You know what I’m talking about, don’t you? If you have someone in your life facing breast cancer, buy them this book. The violence is not limited to the excision; beyond the fog of pain lie the expectations of a culture that wants, even demands, that women look a certain way. Only now, I know “from what” that Lorde warned silence could not protect — from fear and from death.
zudre Again, I am so interested in the various permutations of enforced silences, how clearly she articulates these silences. Does sickness, with its attendant infirmity, its gloomy shadow over the intellectual, represent feminist defeat? View all 5 comments. Prosthesis’, Lorde describes her coming to terms with the results of and life after her mastectomy.
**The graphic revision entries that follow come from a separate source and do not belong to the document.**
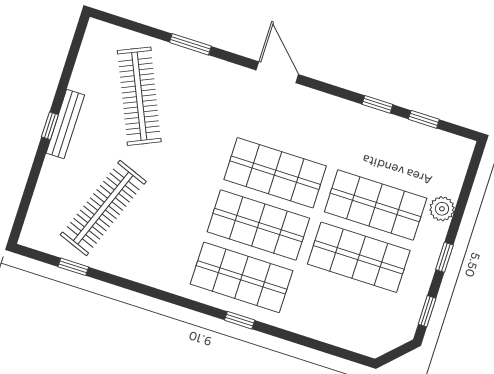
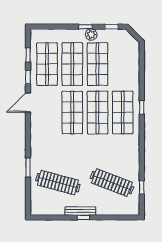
door: (277, 72) -> (28, 103), moved
clothes rail: (139, 96) -> (58, 183), turned 39
shop shelf: (392, 153) -> (47, 64), added
plant: (442, 209) -> (91, 35), moved

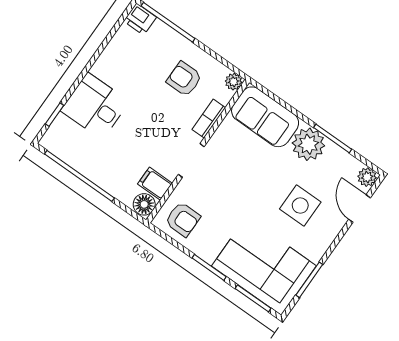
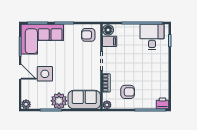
desk: (95, 106) -> (152, 37), moved, turned -90
door: (360, 209) -> (20, 72), moved

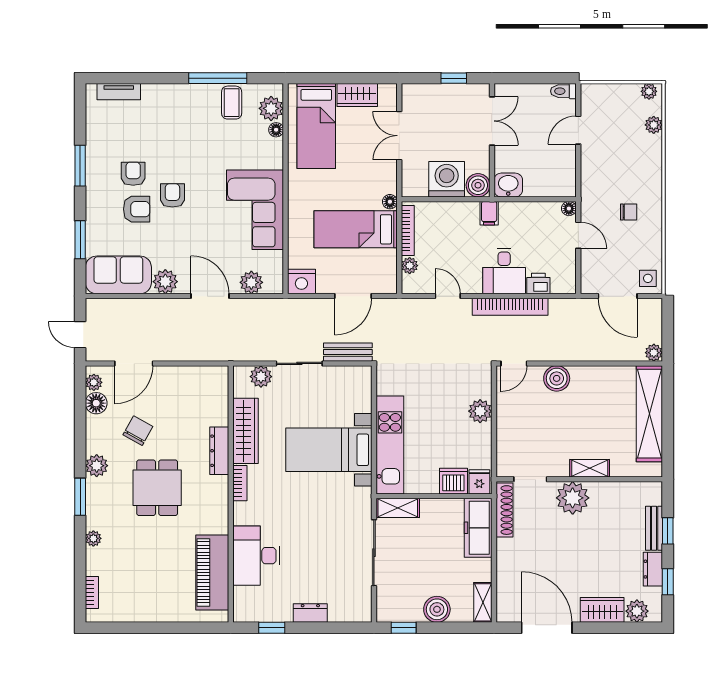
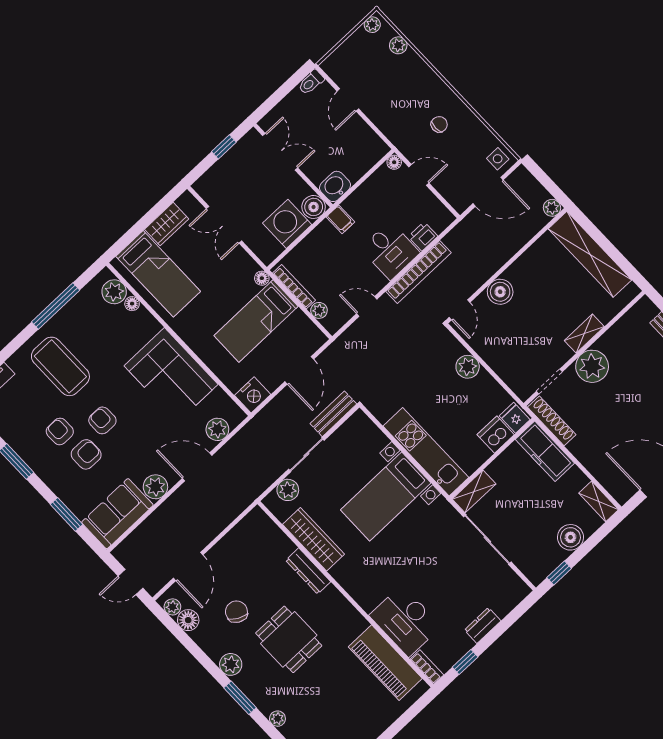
coffee table: (232, 103) -> (60, 366), moved, width x1.86, depth x1.72
bookcase: (240, 483) -> (427, 667), moved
Lorde’s story is partly about a woman who refused to settle for prosthesis after her breast was removed, who believes that women don’t need to have two breasts to be beautiful, th Post-mastectomy reflections and journal entries from the former Poet Laureate. One of my favorite passages acncer on the bottom of page From Wikipedia, the free encyclopedia. In short, she’s one of those feminists who is absolutely certain that every woman audfe stop unquestioningly believing in the male hegemonic propaganda, and start believing in hers.
Although Lorde speaks specifically in terms of a women’s experiences with cancer and fighting auddre societal perceptions of womenI found that this book can provide supportive and empowering insight for anyone dealing with disease and physical malady. Lorde’s poetry was published very regularly during the s — in Langston Hughes’ New Negro Poets, USA; in several foreign anthologies; and in black literary magazines.